Setelah sekian lama menggunakan Arch Linux, kini saya memutuskan untuk kembali lagi ke Fedora. Mengapa?

Seperti kebanyakan orang kencendrungan menggunakan Linux adalah bergonta-ganti distro, sampai menemukan yang pas.

Arch Linux merupakan distro yang paling lama saya gunakan, dibandingkan distro lainnya.

Karena ia satu-satu distro yang cocok dengan apa yang saya inginkan. Yakni mudah diupgrade, aplikasi terbaru dan tidak terikat pada DE tertentu.

Salah satu hal yang unik ketika saya mencoba distro lainnya, entah mengapa ujung-ujungnya selalu kembali ke Arch Linux. Semua tidak pernah bertahan sampai sebulan.

Ke Fedora

Ketika saya sudah tidak tinggal di Jakarta, saya memutuskan untuk menggunakan Fedora. Mengapa?

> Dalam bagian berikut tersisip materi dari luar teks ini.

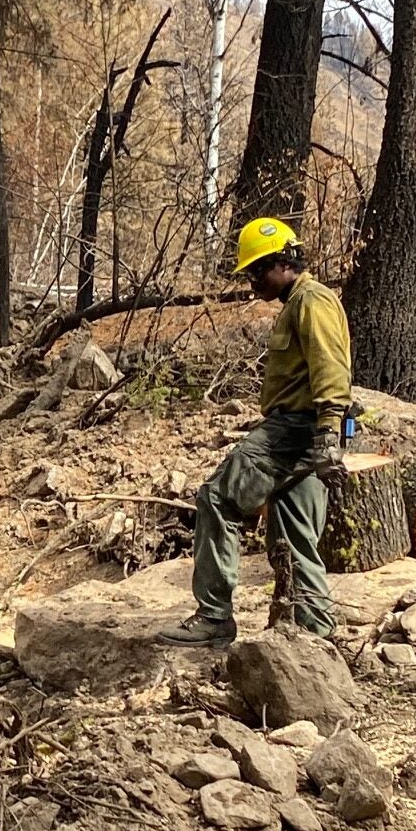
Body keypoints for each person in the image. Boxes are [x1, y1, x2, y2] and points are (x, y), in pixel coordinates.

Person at [161, 217, 352, 648]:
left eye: (257, 271)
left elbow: (330, 369)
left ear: (284, 261)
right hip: (304, 431)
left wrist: (327, 435)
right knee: (294, 533)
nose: (252, 283)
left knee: (217, 498)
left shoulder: (312, 303)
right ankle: (315, 637)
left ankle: (214, 618)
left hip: (295, 431)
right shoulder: (300, 302)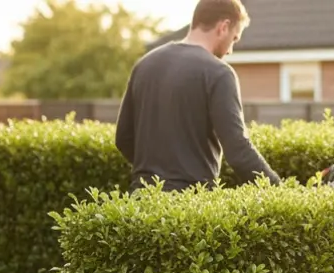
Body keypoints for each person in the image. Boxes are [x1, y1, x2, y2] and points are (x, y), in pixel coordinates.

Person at [114, 0, 280, 192]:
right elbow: (238, 150)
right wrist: (280, 191)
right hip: (189, 207)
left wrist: (157, 175)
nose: (230, 50)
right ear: (223, 27)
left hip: (141, 200)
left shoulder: (144, 64)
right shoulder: (218, 73)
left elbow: (123, 138)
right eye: (234, 39)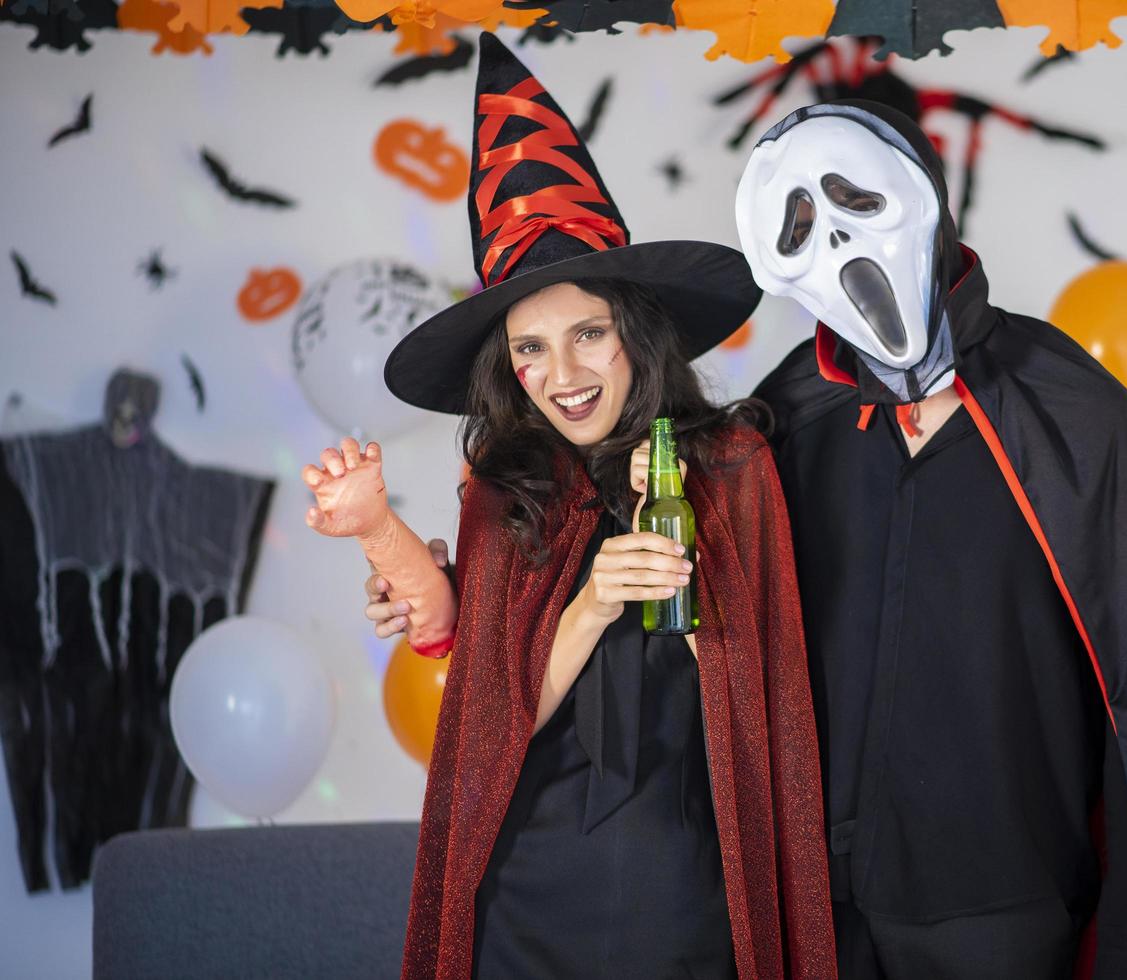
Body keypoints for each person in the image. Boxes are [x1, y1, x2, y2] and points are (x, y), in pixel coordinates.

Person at [305, 35, 835, 980]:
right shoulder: (503, 494)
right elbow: (495, 715)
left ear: (634, 331)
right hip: (529, 890)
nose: (564, 375)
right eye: (531, 349)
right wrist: (587, 602)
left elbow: (774, 697)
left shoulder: (731, 467)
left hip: (690, 888)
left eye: (588, 332)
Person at [736, 101, 1127, 979]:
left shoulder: (1071, 411)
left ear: (924, 194)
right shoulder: (781, 425)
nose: (840, 245)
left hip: (1009, 893)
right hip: (824, 900)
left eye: (855, 200)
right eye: (801, 225)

Karena Internet di sana tidaklah sebagus waktu di Jakarta. Dan pada saat pindah, saya juga tidak menggunakan ISP kabel, hanya mengandalkan MiFi dengan kuota dari kartu.

Fedora merupakan distro yang memiliki delta package, dengannya memungkinkan dapat menghemat kuota.

Selain itu, Fedora juga bukan distro rolling release. Jadi bisa menekan untuk tidak mengupgrade setiap hari, seperti Arch Linux, ini juga masuk kategori penghematan kuota.

Namun setelah waktu 2 minggu, sembari saat itu saya memasang IndiHome, penyakit saya kambuh lagi. Yakni ingin balik lagi ke Arch Linux, dan itu saya lakukan hingga sekarang.

Berawal dari salah satu teman di grup Telegram yang mempromosikan Fedora Silverblue, dengan keunikan ostree dan immutable os.

Sebetulnya saya sudah tahu lama mengenai Silverblue namun karena konsep ostree dan immutable os itu terasa asing ditelinga saya, makanya saya abaikan. Lebih baik pakai versi workstation saja.

Tidak seperti dulu, ketika ada hal baru di Linux saya selalu cari tahu. Fokus saya sekarang lebih kepada software development. Jadi pakai distro yang ada, yang penting stable dan kebutuhan development terpenuhi.